*Text for analysis*:
I've always said the overlap is 90%. What I've tried to step back from reacting to is the simplistic rhetoric, which—there's a lot of simplistic rhetoric out of YIMBY land where it's "If we just did this state preemption," or "Just make your, force cities to do this." And I'm like—

Laura Foote 37:17

Can I shift that?

Chuck Marohn 37:18

Yeah, go for it.

Laura Foote 37:19

I can't speak to all the rhetoric that's ever been had. I think that what I intend to be saying there is that these are obvious constraints. The minimum thing we can do to get out of our own way is remove this barrier, and then we get to do all the fun stuff. We can, once you allow ADUs, once you get rid of some of the fees, once you legalize missing middle housing, then we have this ability and new residents and ability to actually fix other problems. But right now with—this is the sort of—it's impossible to solve so many other problems, because the housing shortage is driving more people into homelessness, driving more people into overcrowded conditions, and fraying our way of life. So I'm not saying don't solve those other problems. I'm saying that this is a huge unnecessary burden that we could just put down.

Chuck Marohn 38:26

I hear you. My whole background has been working at the local government level, and there's an endless number of things that local governments have incentives to do terribly and then have developed terrible practices around. Local government should be completely remade in a new, modern way. I'm not ever going to defend what they do. The thing that I always come back to, though, is when state preemption is the tool, I then say, "Well, who do we look to to implement that tool?" I have a team here at Strong Towns. There's 20 some of us. I can have the most brilliant idea. I got to look around at my team and be like, "Who's going to carry this out?" And if there's not the capacity there, I have to build that capacity, either by training someone in, by coaching someone along, or by bringing someone in new. When we want housing reform and we want housing built, and we want housing, to me, it has to start at the very local level, because those are the people who are always going to be either in the way or an assistant to it. They're the people who are going to have to run it, going to have to make it work. We have to have that capacity. To me, not just the rhetoric of "Local government is the problem, and we need to smash them and clear them out of the way," but then the legislation that is "Here's what you must do, here's what you have to do," especially in California, where it's piled on top of Prop 13 and all these other insanities, that just make local government deeply dysfunctional. I feel like it is just banging on the same dysfunction over and over. To me, if you said, "How would we fix this in California?" the via negativa, the idea—how many state restrictions can we remove and give cities more flexibility, more options, more ability to respond to these stresses? That would be my gut approach, and it seems like we go the opposite direction.

*Task set*:
**1.** Edit the passage of the transcript from "Can I shift" to "just put down.", putting "backyard cottages" in place of "ADUs".
**2.** According to the transcript, how many people does Chuck Marohn say are on his team at Strong Towns?
The records that follow come from a separate source.

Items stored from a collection
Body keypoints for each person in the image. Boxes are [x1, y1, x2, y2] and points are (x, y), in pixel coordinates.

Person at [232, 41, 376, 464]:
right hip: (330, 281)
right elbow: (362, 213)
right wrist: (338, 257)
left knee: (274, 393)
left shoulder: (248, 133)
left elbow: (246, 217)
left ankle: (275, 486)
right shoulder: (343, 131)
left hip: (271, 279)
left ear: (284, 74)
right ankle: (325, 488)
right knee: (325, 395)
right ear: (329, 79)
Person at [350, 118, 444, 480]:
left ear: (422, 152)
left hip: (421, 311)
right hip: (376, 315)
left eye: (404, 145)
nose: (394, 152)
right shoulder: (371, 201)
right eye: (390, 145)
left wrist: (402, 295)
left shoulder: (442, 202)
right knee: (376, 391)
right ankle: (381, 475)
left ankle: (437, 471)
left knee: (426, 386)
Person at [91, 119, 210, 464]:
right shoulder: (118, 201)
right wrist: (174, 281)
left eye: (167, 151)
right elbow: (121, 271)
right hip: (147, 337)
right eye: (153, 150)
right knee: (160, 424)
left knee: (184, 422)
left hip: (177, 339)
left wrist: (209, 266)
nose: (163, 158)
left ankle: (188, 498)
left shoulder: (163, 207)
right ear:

*Results for each task*:
**1.**
Can I shift that?

Chuck Marohn 37:18

Yeah, go for it.

Laura Foote 37:19

I can't speak to all the rhetoric that's ever been had. I think that what I intend to be saying there is that these are obvious constraints. The minimum thing we can do to get out of our own way is remove this barrier, and then we get to do all the fun stuff. We can, once you allow backyard cottages, once you get rid of some of the fees, once you legalize missing middle housing, then we have this ability and new residents and ability to actually fix other problems. But right now with—this is the sort of—it's impossible to solve so many other problems, because the housing shortage is driving more people into homelessness, driving more people into overcrowded conditions, and fraying our way of life. So I'm not saying don't solve those other problems. I'm saying that this is a huge unnecessary burden that we could just put down.

**2.** Twenty-some people.